# Directive
Count only the lines of the records that hold "exacte", then give the number without any other words.

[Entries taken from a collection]
★ ★ ★ ★
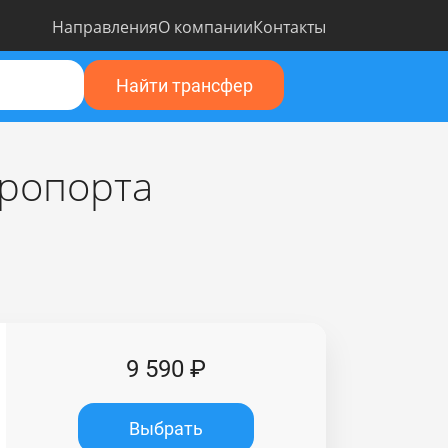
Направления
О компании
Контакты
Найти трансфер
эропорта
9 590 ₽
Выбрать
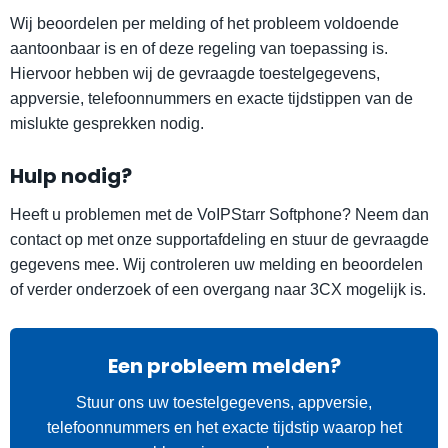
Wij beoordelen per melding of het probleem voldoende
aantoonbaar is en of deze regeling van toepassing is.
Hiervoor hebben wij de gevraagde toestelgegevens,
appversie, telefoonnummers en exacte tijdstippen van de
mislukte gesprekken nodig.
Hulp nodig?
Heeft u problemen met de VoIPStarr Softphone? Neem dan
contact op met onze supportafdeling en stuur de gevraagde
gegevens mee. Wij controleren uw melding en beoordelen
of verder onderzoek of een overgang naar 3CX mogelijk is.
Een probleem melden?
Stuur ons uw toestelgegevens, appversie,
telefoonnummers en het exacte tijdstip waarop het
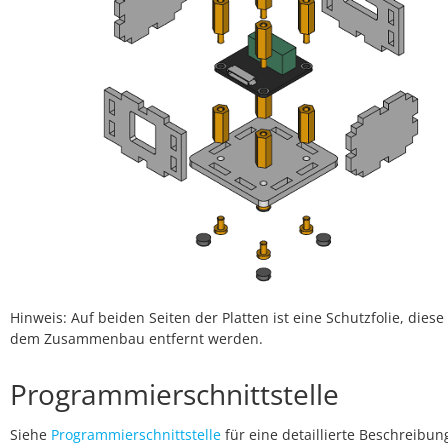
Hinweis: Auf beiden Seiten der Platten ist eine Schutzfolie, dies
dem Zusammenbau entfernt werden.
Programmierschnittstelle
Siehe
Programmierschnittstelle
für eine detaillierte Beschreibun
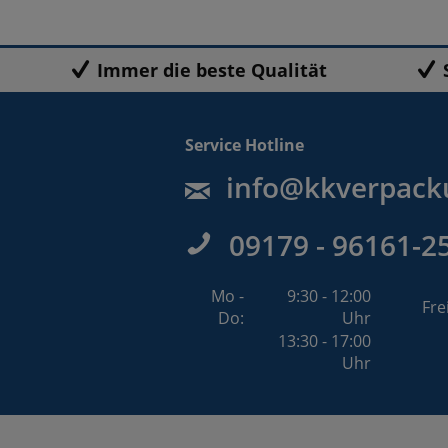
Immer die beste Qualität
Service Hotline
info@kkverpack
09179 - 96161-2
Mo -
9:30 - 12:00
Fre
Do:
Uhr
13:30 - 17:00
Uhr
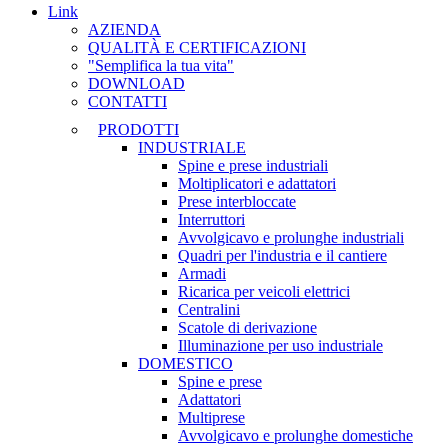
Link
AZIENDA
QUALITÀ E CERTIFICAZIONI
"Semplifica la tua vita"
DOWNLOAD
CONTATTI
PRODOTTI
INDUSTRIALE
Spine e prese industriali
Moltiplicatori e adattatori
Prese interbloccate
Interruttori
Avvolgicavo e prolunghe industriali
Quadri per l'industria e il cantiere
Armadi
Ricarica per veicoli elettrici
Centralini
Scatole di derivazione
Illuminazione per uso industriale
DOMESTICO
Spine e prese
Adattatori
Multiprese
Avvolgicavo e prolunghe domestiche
★ ★ ★ ★
# Task result
2